── Dokumenttext ──

Freitag, 19. September 2014

CRO: Bad Chick

Ich kenne eine Menge Leute, die gut und gerne als Kenner von Popmusik durchgehen oder sich sogar selbst so beschreiben würden. So unterschiedlich sie sein mögen, sie alle hassen CRO. Sie finden ihn schlimm, dumm, sexistisch, langweilig, weichgespült ...

Ich gehöre vermutlich eher zu der Gruppe der Nicht-Wisser, denn was so abgrundtief schlimm und schrecklich an CRO ist, hat sich mir bislang noch nicht erschlossen. Ich nehme vor allem wahr: Da kommt einer, bleibt insgesamt dann doch recht bodenständig, und weiß wie er die Kids (und auch die ein wenig Älteren) begeistern kann. Ist CRO einer, an dem man den Generation-Gap festmachen kann?

───

# Aufgabe:
Kannst du aus dem Text über CRO die Passage von „Freitag, 19. September“ bis einschließlich „langweilig, weichgespült ...“ wortgetreu wiedergeben?

── Bereitgestellte Einträge ──

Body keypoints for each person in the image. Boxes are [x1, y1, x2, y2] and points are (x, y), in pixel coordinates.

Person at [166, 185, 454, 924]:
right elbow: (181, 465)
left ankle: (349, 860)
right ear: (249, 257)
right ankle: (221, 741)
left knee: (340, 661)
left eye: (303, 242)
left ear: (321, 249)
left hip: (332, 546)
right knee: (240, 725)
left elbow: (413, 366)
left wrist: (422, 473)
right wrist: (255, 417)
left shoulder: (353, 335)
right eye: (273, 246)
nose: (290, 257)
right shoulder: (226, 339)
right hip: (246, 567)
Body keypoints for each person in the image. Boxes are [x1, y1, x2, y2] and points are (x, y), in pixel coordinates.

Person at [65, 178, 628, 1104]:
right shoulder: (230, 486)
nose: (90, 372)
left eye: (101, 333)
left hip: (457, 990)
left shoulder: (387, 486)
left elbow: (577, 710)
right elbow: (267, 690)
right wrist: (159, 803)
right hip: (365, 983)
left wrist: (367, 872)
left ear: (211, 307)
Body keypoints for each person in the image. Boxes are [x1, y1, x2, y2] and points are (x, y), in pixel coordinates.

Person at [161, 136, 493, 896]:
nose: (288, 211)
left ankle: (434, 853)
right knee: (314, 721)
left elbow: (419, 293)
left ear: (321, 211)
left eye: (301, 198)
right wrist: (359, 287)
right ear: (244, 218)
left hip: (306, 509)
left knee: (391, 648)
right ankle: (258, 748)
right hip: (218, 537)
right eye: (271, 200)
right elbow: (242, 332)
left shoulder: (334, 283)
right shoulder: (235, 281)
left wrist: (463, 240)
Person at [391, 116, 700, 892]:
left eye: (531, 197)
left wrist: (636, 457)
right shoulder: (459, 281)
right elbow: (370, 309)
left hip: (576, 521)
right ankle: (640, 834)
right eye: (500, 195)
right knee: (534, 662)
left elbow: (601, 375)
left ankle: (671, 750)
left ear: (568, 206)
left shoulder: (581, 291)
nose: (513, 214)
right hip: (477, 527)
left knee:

───

# Bearbeitete Aufgabe:
Freitag, 19. September 2014

CRO: Bad Chick

Ich kenne eine Menge Leute, die gut und gerne als Kenner von Popmusik durchgehen oder sich sogar selbst so beschreiben würden. So unterschiedlich sie sein mögen, sie alle hassen CRO. Sie finden ihn schlimm, dumm, sexistisch, langweilig, weichgespült ...